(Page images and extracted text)
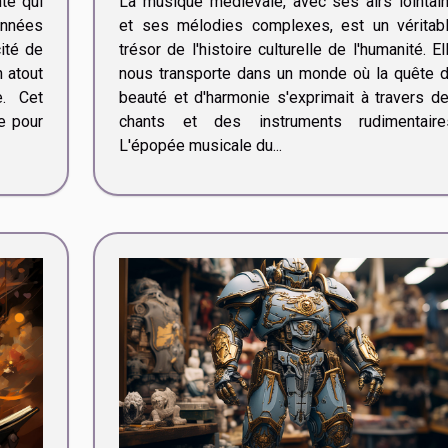
te qui
La musique médiévale, avec ses airs lointai
années
et ses mélodies complexes, est un véritab
cité de
trésor de l'histoire culturelle de l'humanité. El
n atout
nous transporte dans un monde où la quête 
. Cet
beauté et d'harmonie s'exprimait à travers d
e pour
chants et des instruments rudimentaire
L'épopée musicale du...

* [Exercise directions]
From the first line to the last, write out the data above exactly. Omit the pictures.

* [Answer space]
te qui
La musique médiévale, avec ses airs lointai
années
et ses mélodies complexes, est un véritab
cité de
trésor de l'histoire culturelle de l'humanité. El
n atout
nous transporte dans un monde où la quête 
. Cet
beauté et d'harmonie s'exprimait à travers d
e pour
chants et des instruments rudimentaire
L'épopée musicale du...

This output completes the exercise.